Ketika orangtua itu tiba di kerumunan orang-orang yang sedang berkumpul dan anak-anaknya
juga ada di antara kerumunan itu, ia lalu mengulang syair yang diajarkan Sang Buddha. Orangorang
yang mendengar syair itu menjadi marah kepada keempat anak laki-laki tua itu.
Mulai sejak itu berlakulah suatu hukum kemoralan. Apabila seseorang yang telah dirawat
oleh ayah dan ibunya dan ia tidak mau merawat kembali ayah dan ibunya yang sudah tua, maka
orang itu harus mati.
Anak-anak laki-laki tua itu dengan ketakutan segera berlutut di hadapan ayah mereka,
memohon ampun kepadanya supaya mereka tidak dihukum mati, dengan berkata :
"Ayah ampunilah segala kesalahan kami. Selamatkanlah jiwa kami."
Orangtua yang mendengar anak-anaknya memohon ampun atas segala kesalahan mereka,
menjadi lemah hatinya, ia lalu berkata kepada kerumunan orang-orang itu :
"Tuan-tuan, jangan bunuh anak-anak saya ini, mereka sudah berjanji akan merawat saya dengan
baik."
Kerumunan orang-orang lalu berkata kepada keempat anak laki-laki itu :
"Tuan-tuan, apabila mulai hari ini kalian tidak merawat ayah kalian dengan baik, kami akan
membunuh kalian."
Keempat anak laki-laki itu amat ketakutan, mereka lalu menggendong dan mendudukkan
ayahnya di sebuah kursi, lalu membawanya pulang. Mereka lalu membersihkan tubuh ayahnya,
memandikan dan memberinya bedak dan minyak wangi.
Setelah itu mereka lalu berkata kepada isteri mereka masing-masing :
"Mulai sekarang kamu harus merawat ayahku dengan baik, kalau kamu menolak, aku akan
menghukummu."
Cerita ini mengandung pesan yang cukup penting, bahwa seorang anak harus merawat
orantuanya yang sudah tua dengan penuh kasih, seperti orangtua merawat anaknya dengan
kasih sayang yang tidak mengenal batas.


5. IBU YANG TIDAK MAU MENYAKITI ANAKNYA
Pada suatu waktu, seorang ibu muda membawa anaknya yang masih bayi ke tempat kolam
pemandian umum. Setibanya di sana, ia memandikan anaknya, memakaikan baju dan
membaringkannya di tepi kolam itu. Si ibu muda itu juga ingin mandi. Ia lalu turun ke kolam,
anaknya berbaring sendirian di tepi kolam.
Seorang wanita melewati jalan di tepi kolam, ketika ia melihat bayi yang sedang terbaring
sendirian, ia tertarik dan berhenti, memperhatikan bayi mungil itu dengan seksama.
Melihat ibunya yang sedang mandi, wanita itu berkata : "Saudariku, saya senang melihat
bayimu ini.

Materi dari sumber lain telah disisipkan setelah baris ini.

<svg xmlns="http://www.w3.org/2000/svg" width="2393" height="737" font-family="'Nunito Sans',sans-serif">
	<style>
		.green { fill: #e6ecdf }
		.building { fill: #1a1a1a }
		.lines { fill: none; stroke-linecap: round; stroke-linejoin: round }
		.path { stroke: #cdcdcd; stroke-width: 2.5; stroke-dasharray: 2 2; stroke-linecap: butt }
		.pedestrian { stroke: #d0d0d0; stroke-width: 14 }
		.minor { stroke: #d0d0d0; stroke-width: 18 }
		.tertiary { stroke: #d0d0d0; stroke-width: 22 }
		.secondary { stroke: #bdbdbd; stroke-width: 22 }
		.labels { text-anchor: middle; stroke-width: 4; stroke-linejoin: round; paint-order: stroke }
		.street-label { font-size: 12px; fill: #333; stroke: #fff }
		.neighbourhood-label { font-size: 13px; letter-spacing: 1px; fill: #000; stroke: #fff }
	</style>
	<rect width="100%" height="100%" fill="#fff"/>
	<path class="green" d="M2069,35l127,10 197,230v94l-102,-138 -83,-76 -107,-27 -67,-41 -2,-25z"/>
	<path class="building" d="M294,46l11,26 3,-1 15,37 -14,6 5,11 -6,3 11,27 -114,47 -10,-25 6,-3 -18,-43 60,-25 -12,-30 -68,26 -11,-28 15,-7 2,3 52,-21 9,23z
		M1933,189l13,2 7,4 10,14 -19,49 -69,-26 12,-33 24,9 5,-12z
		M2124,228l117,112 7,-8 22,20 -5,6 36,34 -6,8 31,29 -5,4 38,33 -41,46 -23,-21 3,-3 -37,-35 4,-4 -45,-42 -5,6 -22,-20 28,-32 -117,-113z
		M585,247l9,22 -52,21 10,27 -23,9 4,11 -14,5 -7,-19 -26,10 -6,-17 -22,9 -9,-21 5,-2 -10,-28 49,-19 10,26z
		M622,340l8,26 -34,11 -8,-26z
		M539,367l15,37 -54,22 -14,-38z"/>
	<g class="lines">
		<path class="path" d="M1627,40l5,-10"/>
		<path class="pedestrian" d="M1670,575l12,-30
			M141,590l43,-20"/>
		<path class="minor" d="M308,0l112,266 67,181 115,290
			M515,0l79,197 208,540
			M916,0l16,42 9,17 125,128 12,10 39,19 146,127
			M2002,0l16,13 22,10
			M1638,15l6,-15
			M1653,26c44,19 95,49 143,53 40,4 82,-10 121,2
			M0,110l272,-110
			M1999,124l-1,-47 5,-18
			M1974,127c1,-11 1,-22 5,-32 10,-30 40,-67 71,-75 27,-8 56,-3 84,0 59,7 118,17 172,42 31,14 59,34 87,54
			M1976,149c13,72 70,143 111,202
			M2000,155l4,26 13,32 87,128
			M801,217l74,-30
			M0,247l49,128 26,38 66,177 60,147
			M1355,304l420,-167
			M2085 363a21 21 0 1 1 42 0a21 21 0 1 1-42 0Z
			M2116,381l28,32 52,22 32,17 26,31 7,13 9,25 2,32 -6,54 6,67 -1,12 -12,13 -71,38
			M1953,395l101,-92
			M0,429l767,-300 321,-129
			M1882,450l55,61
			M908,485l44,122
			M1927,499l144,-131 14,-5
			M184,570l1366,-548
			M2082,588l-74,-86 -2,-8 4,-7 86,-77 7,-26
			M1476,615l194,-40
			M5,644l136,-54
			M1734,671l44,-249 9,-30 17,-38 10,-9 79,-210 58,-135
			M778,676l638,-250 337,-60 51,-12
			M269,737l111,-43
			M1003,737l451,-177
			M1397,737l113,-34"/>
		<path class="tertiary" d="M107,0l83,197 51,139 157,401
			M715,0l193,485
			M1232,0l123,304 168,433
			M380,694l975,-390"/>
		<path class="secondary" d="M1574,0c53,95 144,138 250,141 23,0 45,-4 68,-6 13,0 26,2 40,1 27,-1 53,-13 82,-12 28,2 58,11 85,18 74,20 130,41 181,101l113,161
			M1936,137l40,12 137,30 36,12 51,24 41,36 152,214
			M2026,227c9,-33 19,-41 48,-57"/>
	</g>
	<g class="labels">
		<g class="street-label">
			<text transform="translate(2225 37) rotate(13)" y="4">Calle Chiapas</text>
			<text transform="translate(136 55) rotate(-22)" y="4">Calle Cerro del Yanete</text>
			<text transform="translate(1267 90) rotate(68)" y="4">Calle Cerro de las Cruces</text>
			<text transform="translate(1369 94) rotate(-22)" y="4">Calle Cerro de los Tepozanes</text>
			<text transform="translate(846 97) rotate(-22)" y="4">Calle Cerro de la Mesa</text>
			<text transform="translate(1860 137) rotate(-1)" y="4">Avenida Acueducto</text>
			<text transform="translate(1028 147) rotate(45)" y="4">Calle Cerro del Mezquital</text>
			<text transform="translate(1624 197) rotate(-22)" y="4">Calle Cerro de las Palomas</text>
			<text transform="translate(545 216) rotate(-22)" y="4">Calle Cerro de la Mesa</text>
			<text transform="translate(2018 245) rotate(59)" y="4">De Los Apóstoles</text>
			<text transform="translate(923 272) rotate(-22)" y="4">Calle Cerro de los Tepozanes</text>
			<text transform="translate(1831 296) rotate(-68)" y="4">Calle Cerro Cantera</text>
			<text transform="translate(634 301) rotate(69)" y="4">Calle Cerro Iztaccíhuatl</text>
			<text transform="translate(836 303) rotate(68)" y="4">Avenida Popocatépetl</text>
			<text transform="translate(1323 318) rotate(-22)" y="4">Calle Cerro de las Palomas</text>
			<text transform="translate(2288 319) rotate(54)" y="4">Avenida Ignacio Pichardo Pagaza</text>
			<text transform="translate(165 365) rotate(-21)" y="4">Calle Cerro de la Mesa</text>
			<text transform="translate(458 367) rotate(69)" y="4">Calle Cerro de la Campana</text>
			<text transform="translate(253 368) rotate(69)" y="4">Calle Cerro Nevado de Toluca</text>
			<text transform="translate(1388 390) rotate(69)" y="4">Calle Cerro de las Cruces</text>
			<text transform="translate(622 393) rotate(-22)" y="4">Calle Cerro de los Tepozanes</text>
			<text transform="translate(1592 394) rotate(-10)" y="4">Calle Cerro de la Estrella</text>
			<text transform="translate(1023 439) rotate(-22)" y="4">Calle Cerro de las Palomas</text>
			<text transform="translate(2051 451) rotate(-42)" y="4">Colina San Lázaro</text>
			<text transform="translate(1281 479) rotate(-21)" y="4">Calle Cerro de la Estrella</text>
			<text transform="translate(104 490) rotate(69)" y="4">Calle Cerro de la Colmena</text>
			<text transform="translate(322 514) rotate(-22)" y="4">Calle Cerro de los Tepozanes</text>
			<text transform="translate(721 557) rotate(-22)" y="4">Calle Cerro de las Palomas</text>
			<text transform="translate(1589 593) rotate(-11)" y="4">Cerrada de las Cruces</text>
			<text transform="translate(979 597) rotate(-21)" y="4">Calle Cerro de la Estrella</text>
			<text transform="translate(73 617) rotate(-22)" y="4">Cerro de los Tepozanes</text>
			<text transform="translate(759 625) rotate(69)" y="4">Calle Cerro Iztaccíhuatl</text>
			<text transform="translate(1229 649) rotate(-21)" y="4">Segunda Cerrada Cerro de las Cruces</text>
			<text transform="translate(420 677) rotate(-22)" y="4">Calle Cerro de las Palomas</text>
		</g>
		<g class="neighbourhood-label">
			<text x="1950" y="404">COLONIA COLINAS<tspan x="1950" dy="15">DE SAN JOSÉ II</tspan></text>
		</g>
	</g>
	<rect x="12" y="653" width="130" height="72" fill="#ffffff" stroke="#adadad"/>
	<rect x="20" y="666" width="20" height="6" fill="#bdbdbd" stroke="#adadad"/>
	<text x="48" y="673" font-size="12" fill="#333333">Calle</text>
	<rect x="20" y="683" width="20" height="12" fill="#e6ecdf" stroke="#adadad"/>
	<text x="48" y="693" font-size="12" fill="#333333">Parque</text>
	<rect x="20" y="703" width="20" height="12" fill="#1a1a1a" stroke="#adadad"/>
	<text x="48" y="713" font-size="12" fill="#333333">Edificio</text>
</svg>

Bolehkah saya memegangnya sebentar saja?"
Si ibu muda tidak melarangnya.
Kemudian wanita itu bertanya lagi :
"Bolehkah saya menggendong bayi ini?"
Ibu muda itu menjawab : "Boleh saja, silahkan."
Wanita itu menggendong bayi itu sebentar, lalu dengan segera ia membawa anak itu pergi.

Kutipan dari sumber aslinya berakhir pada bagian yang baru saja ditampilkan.